Der gesperrte Liebes-Pfad
Eine wirkliche Rarität ist der schmale Wanderweg „Via dell’ Amore“ zwischen Manarola und Riomaggiore. Er ist bei Liebespaaren aus aller Welt geschätzt. Der Grund: Nach dem Bau der Eisenbahn hatte sich seinerzeit die Dorfjugend auf dem Pfad heimlich getroffen, um hier ihren jeweiligen Angebeteten erste schüchterne Liebeserklärungen zu machen. Freilich um auch sonst noch allerlei erregende Dinge zu erleben. Ein Journalist hat im „Corriere della Sera“ darüber berichtet und den „Love Way“ damit seinerzeit weltberühmt gemacht.
Bis das „Santiago di Compostela“ der Liebenden auch außerhalb von Cinque Terre entdeckt worden ist, hat es allerdings einige Zeit gedauert. Begonnen hat es ja erst mit der Eröffnung der Eisenbahnstrecke im Jahre 1920. Um die Trasse bauen zu können, mussten jahrelang Sprengmittel und Werkzeuge von Riomaggiore nach Manarola über einen engen Pfad herangeschafft werden.
Über Straßen waren die Orte von Cinque Terre damals ja nicht zu erreichen. Als die Bahntrasse fertig war, hatte der winzige Treppelweg an der Küste als Transportweg zwar ausgedient, als „Verkehrs“-Weg im wahrsten Sinn des Wortes blieb er aber erhalten, weil sich die Jugendlichen der beiden Ortschaft – unbeobachtet von den Eltern – in der Abgeschiedenheit zwischen den steilen Weingärten mit Vorliebe getroffen haben. In den 60er-Jahren des vorigen Jahrhunderts wurde der Weg dann sogar ausgebaut und als „Via Nuova“ Bewohnern und Touristen gleichermaßen zur Verfügung gestellt. Was man damals noch nicht ahnen konnte: Der Treffpunkt der Liebenden war mit der Veröffentlichung der Love-Story im Zeitungs-Artikel nämlich weltweit bekannt geworden.
Tausende Liebende pilgerten seither nach Cinque Terre. Sie haben dort ihre heißen Liebesnachrichten und Malereien auf den Steinmauern hinterlassen oder haben Herzen mit ihren Initialen in Agaven oder Kakteen geritzt. Besonders eindrucksvoll sind auch die zahlreichen kleinen Schlösser, welche die Liebenden am Eisengeländer des knapp eineinhalb Kilometer langen Wanderweges angebracht haben, um ihre „ewigen Liebe“ zu besiegeln: Die Schlüssel der Schlösser landeten dann nämlich unwiederbringlich in den hohen Wellen des Meeres, um die Liebe des Paares „unentsperrbar“ werden zu lassen.
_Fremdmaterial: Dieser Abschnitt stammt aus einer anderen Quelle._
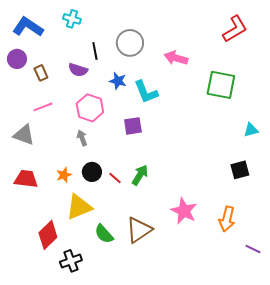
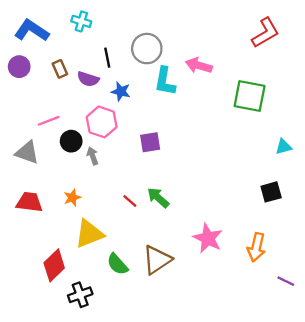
brown rectangle: (41, 73) -> (60, 69), moved
blue star: (118, 81) -> (121, 91), moved
cyan L-shape: (146, 92) -> (165, 81), moved, turned 32
black circle: (92, 172) -> (71, 141), moved
green arrow: (140, 175) -> (158, 198), turned -80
Was dem Weg selbst leider nicht gelungen ist!
Sperre noch bis 2023
Die „Via dell’Amore“, der wohl berühmteste Wanderweg Italiens, musste nach einem Erdrutsch im Jahre 2012 zum Großteil gesperrt werden. Vier australische Touristen wurden damals beim Unglück schwer verletzt. Eine von der Staatsanwaltschaft verfügte Sperre war die Folge. Die sehr schwierigen rund 12 Millionen Euro teuren Sanierungsarbeiten sind aber bereits angelaufen. Ab 2023 soll der Weg der Liebenden von Riomaggiore nach Manarola wieder in voller Länge zur Verfügung stehen. Und zwar mit einem unglaublich schönen Panoramablick auf das azurblaue Mittelmeer. Diese Aussicht kann man aber auch schon jetzt auf dem kurzen offenen Teilstück des Weges, wenn auch etwas eingeschränkt, genießen. Allerdings als Vorsichtsmaßnahme nur in Wanderschuhen. Wer hier mit Flip-Flops erwischt wird, muss mit bis zu 2.500 Euro Strafe rechnen.